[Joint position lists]
▼▼▼
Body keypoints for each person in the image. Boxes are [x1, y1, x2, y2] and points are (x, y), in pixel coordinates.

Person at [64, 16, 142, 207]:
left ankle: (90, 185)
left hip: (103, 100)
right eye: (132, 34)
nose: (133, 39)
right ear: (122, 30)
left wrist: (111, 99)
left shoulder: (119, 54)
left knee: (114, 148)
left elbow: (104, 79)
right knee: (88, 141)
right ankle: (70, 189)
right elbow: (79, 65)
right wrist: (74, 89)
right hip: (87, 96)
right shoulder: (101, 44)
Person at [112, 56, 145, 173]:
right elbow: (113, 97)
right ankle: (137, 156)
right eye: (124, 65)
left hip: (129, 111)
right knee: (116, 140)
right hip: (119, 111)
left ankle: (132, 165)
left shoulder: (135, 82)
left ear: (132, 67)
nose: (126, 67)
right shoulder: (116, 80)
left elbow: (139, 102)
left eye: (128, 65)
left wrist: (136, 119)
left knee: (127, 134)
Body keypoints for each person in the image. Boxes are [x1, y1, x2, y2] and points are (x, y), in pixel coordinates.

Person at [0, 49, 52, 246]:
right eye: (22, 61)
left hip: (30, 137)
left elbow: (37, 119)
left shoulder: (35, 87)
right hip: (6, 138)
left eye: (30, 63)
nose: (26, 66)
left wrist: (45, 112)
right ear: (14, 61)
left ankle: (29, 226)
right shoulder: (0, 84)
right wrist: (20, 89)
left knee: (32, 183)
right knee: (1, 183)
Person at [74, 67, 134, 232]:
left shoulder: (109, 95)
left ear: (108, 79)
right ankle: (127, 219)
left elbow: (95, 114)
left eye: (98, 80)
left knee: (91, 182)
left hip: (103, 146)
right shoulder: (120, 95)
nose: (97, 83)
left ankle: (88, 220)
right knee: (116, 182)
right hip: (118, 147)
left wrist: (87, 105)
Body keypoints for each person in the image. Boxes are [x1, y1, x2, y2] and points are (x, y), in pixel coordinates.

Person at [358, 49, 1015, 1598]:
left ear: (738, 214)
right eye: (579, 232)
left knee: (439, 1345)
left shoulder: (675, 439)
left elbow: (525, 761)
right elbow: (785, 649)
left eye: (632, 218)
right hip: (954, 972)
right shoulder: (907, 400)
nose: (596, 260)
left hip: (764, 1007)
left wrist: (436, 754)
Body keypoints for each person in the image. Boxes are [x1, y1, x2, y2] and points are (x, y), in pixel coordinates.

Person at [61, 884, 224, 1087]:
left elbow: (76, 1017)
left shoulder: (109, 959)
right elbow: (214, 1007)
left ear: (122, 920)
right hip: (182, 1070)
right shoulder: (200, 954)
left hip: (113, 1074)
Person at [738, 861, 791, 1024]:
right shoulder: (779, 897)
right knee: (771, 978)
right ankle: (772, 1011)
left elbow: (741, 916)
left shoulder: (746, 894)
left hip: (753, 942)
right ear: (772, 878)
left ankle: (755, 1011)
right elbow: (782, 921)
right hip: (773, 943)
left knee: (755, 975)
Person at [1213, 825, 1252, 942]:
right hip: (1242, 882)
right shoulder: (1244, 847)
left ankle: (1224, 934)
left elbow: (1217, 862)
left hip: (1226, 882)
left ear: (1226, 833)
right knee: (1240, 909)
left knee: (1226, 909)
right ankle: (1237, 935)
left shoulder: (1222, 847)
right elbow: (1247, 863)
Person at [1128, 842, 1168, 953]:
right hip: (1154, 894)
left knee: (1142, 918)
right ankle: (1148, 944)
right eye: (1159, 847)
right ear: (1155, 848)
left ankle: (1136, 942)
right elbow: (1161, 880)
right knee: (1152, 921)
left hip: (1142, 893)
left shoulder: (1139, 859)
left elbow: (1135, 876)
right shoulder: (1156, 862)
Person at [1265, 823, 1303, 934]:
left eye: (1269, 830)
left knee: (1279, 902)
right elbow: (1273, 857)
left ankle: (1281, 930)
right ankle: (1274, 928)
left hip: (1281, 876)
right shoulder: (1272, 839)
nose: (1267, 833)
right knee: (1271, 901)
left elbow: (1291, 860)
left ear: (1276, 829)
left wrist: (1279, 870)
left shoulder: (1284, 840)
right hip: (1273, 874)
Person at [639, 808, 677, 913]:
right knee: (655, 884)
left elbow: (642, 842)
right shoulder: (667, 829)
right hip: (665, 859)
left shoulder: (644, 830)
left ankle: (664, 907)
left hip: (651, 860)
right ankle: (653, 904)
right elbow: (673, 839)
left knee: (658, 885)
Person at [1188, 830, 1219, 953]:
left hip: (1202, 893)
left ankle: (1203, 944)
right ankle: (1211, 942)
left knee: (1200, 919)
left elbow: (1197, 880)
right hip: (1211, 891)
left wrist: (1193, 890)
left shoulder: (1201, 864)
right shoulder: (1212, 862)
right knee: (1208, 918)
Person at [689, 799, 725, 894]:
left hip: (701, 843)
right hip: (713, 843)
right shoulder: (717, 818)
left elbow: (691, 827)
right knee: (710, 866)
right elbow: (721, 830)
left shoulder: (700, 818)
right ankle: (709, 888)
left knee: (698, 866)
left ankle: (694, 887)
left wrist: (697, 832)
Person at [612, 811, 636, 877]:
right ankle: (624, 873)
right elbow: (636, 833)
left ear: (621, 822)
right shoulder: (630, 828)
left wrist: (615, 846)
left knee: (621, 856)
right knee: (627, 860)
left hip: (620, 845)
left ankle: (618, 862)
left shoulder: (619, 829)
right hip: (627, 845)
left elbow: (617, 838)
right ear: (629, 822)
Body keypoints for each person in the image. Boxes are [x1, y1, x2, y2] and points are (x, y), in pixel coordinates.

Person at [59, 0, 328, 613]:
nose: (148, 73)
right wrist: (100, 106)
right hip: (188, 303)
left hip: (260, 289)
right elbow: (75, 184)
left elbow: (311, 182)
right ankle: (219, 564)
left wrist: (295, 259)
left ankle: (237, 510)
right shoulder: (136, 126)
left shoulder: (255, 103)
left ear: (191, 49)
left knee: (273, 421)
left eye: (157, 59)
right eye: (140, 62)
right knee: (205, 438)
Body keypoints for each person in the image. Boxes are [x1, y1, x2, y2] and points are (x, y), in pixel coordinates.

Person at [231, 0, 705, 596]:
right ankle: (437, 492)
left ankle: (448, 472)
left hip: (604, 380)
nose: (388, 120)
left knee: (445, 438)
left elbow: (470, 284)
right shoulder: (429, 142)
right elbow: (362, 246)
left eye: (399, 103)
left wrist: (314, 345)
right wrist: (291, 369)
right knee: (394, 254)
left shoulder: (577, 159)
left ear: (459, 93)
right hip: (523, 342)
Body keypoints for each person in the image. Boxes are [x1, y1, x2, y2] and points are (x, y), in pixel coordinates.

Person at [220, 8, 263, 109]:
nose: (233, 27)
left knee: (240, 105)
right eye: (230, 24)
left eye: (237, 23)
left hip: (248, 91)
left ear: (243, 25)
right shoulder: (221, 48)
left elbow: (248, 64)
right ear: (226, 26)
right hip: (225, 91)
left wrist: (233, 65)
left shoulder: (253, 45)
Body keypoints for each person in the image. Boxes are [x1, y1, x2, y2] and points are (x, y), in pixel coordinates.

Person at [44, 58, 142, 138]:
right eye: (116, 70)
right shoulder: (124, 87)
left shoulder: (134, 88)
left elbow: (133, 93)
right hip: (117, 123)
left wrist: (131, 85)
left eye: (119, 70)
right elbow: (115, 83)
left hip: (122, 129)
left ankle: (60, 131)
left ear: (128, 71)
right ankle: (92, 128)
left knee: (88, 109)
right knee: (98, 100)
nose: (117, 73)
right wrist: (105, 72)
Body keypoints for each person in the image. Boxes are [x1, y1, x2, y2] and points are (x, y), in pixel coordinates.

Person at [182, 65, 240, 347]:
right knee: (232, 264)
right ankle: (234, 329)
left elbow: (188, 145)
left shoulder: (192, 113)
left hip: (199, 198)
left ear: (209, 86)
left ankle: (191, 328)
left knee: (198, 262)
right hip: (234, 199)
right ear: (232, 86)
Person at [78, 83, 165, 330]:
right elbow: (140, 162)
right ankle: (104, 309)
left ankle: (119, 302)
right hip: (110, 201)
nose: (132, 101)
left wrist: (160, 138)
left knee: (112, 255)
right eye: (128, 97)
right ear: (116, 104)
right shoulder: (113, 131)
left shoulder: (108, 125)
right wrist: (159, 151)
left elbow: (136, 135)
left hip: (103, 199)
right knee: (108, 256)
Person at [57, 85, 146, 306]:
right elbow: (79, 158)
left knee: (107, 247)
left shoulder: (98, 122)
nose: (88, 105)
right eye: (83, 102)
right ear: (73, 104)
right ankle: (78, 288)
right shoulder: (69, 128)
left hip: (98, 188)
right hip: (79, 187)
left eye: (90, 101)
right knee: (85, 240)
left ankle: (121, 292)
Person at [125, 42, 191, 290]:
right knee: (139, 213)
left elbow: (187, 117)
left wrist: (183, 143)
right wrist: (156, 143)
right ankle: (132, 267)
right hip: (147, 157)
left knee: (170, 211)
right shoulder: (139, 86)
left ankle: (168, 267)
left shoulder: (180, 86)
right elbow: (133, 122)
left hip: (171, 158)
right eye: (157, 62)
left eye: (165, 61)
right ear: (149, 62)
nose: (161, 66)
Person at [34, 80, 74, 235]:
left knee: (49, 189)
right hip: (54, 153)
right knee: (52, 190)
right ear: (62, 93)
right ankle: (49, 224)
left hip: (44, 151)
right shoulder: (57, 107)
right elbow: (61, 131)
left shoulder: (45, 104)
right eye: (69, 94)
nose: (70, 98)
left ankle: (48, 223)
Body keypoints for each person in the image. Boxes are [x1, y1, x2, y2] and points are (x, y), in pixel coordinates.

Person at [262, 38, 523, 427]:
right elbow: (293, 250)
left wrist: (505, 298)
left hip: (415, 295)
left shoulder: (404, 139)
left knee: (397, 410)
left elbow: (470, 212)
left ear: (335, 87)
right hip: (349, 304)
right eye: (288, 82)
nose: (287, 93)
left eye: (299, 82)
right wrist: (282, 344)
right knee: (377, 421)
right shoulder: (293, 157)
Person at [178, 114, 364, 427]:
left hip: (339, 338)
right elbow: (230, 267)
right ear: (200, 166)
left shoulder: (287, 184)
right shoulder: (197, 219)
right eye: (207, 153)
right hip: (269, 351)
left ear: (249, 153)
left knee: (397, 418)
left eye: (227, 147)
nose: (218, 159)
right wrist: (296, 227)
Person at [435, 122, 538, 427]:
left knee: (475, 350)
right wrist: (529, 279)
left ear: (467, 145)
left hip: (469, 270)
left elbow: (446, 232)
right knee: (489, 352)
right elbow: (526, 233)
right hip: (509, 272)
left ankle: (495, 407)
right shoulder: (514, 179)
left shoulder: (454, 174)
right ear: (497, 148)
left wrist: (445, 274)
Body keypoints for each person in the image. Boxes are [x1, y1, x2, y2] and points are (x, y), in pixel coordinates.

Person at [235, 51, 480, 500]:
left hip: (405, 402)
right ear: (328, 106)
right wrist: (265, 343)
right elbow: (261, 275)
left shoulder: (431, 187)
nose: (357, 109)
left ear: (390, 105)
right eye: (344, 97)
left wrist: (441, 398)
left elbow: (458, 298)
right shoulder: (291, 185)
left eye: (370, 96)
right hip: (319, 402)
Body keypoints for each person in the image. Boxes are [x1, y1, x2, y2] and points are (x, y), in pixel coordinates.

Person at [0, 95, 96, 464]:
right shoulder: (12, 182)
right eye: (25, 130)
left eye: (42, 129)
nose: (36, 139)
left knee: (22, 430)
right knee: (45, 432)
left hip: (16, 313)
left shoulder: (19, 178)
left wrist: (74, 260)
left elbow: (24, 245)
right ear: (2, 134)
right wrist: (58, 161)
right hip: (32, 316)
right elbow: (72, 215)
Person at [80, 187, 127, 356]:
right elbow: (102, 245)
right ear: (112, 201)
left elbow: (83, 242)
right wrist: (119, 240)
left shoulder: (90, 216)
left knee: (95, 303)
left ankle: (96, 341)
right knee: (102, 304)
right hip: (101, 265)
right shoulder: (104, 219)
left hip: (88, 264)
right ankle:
▲▲▲
* [Problem to work on]: The lines above from the one with "right ear: (14, 61)" through the one with "left knee: (439, 1345)" are to be duplicated exactly, ends included, with nothing added.

* [Result]:
right ear: (14, 61)
left ankle: (29, 226)
right shoulder: (0, 84)
right wrist: (20, 89)
left knee: (32, 183)
right knee: (1, 183)
Person at [74, 67, 134, 232]:
left shoulder: (109, 95)
left ear: (108, 79)
right ankle: (127, 219)
left elbow: (95, 114)
left eye: (98, 80)
left knee: (91, 182)
left hip: (103, 146)
right shoulder: (120, 95)
nose: (97, 83)
left ankle: (88, 220)
right knee: (116, 182)
right hip: (118, 147)
left wrist: (87, 105)
Body keypoints for each person in the image. Boxes are [x1, y1, x2, y2] and points are (x, y), in pixel coordinates.

Person at [358, 49, 1015, 1598]:
left ear: (738, 214)
right eye: (579, 232)
left knee: (439, 1345)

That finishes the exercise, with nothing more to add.